Data extracted from a collection
^^^^

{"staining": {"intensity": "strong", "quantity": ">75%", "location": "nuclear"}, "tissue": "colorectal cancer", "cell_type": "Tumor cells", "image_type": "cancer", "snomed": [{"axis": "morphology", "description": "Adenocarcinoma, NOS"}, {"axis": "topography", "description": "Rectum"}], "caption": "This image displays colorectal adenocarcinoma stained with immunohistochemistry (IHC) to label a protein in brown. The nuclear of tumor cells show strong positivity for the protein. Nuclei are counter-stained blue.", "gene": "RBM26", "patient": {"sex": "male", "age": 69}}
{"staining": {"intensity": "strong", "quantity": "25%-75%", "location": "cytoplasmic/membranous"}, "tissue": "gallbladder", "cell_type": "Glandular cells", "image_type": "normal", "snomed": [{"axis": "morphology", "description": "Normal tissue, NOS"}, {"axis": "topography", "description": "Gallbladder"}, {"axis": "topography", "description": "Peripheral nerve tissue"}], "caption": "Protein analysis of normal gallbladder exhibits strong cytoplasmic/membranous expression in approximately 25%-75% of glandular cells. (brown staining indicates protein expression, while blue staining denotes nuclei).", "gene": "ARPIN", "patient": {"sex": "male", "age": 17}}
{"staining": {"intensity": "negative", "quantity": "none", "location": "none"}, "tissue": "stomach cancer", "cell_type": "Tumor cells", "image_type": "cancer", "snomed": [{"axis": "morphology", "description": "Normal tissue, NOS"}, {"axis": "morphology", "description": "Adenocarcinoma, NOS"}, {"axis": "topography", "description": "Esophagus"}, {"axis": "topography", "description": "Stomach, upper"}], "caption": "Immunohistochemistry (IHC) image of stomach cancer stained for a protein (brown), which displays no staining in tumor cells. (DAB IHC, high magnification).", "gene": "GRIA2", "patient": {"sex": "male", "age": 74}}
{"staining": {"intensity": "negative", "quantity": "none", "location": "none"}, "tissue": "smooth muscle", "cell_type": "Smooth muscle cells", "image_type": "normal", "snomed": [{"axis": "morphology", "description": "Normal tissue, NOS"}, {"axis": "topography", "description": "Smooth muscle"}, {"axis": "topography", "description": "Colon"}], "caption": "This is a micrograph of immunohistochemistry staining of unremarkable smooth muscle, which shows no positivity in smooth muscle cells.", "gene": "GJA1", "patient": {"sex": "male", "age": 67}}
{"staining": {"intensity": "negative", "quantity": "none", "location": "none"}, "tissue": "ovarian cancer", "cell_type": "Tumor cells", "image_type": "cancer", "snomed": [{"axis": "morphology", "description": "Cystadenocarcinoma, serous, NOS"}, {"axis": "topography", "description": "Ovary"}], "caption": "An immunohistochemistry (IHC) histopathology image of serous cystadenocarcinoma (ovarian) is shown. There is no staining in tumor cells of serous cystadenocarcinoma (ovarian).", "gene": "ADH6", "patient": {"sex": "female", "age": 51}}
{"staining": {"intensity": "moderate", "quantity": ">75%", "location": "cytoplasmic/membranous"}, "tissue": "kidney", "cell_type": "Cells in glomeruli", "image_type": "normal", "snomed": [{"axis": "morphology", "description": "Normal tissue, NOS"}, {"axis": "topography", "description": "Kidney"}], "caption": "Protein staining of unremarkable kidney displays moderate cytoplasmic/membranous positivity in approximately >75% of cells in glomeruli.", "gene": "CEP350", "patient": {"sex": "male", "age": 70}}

^^^^

--- YOUR GOAL ---
Please copy out the data above exactly.

--- TASK RESULT ---
{"staining": {"intensity": "strong", "quantity": ">75%", "location": "nuclear"}, "tissue": "colorectal cancer", "cell_type": "Tumor cells", "image_type": "cancer", "snomed": [{"axis": "morphology", "description": "Adenocarcinoma, NOS"}, {"axis": "topography", "description": "Rectum"}], "caption": "This image displays colorectal adenocarcinoma stained with immunohistochemistry (IHC) to label a protein in brown. The nuclear of tumor cells show strong positivity for the protein. Nuclei are counter-stained blue.", "gene": "RBM26", "patient": {"sex": "male", "age": 69}}
{"staining": {"intensity": "strong", "quantity": "25%-75%", "location": "cytoplasmic/membranous"}, "tissue": "gallbladder", "cell_type": "Glandular cells", "image_type": "normal", "snomed": [{"axis": "morphology", "description": "Normal tissue, NOS"}, {"axis": "topography", "description": "Gallbladder"}, {"axis": "topography", "description": "Peripheral nerve tissue"}], "caption": "Protein analysis of normal gallbladder exhibits strong cytoplasmic/membranous expression in approximately 25%-75% of glandular cells. (brown staining indicates protein expression, while blue staining denotes nuclei).", "gene": "ARPIN", "patient": {"sex": "male", "age": 17}}
{"staining": {"intensity": "negative", "quantity": "none", "location": "none"}, "tissue": "stomach cancer", "cell_type": "Tumor cells", "image_type": "cancer", "snomed": [{"axis": "morphology", "description": "Normal tissue, NOS"}, {"axis": "morphology", "description": "Adenocarcinoma, NOS"}, {"axis": "topography", "description": "Esophagus"}, {"axis": "topography", "description": "Stomach, upper"}], "caption": "Immunohistochemistry (IHC) image of stomach cancer stained for a protein (brown), which displays no staining in tumor cells. (DAB IHC, high magnification).", "gene": "GRIA2", "patient": {"sex": "male", "age": 74}}
{"staining": {"intensity": "negative", "quantity": "none", "location": "none"}, "tissue": "smooth muscle", "cell_type": "Smooth muscle cells", "image_type": "normal", "snomed": [{"axis": "morphology", "description": "Normal tissue, NOS"}, {"axis": "topography", "description": "Smooth muscle"}, {"axis": "topography", "description": "Colon"}], "caption": "This is a micrograph of immunohistochemistry staining of unremarkable smooth muscle, which shows no positivity in smooth muscle cells.", "gene": "GJA1", "patient": {"sex": "male", "age": 67}}
{"staining": {"intensity": "negative", "quantity": "none", "location": "none"}, "tissue": "ovarian cancer", "cell_type": "Tumor cells", "image_type": "cancer", "snomed": [{"axis": "morphology", "description": "Cystadenocarcinoma, serous, NOS"}, {"axis": "topography", "description": "Ovary"}], "caption": "An immunohistochemistry (IHC) histopathology image of serous cystadenocarcinoma (ovarian) is shown. There is no staining in tumor cells of serous cystadenocarcinoma (ovarian).", "gene": "ADH6", "patient": {"sex": "female", "age": 51}}
{"staining": {"intensity": "moderate", "quantity": ">75%", "location": "cytoplasmic/membranous"}, "tissue": "kidney", "cell_type": "Cells in glomeruli", "image_type": "normal", "snomed": [{"axis": "morphology", "description": "Normal tissue, NOS"}, {"axis": "topography", "description": "Kidney"}], "caption": "Protein staining of unremarkable kidney displays moderate cytoplasmic/membranous positivity in approximately >75% of cells in glomeruli.", "gene": "CEP350", "patient": {"sex": "male", "age": 70}}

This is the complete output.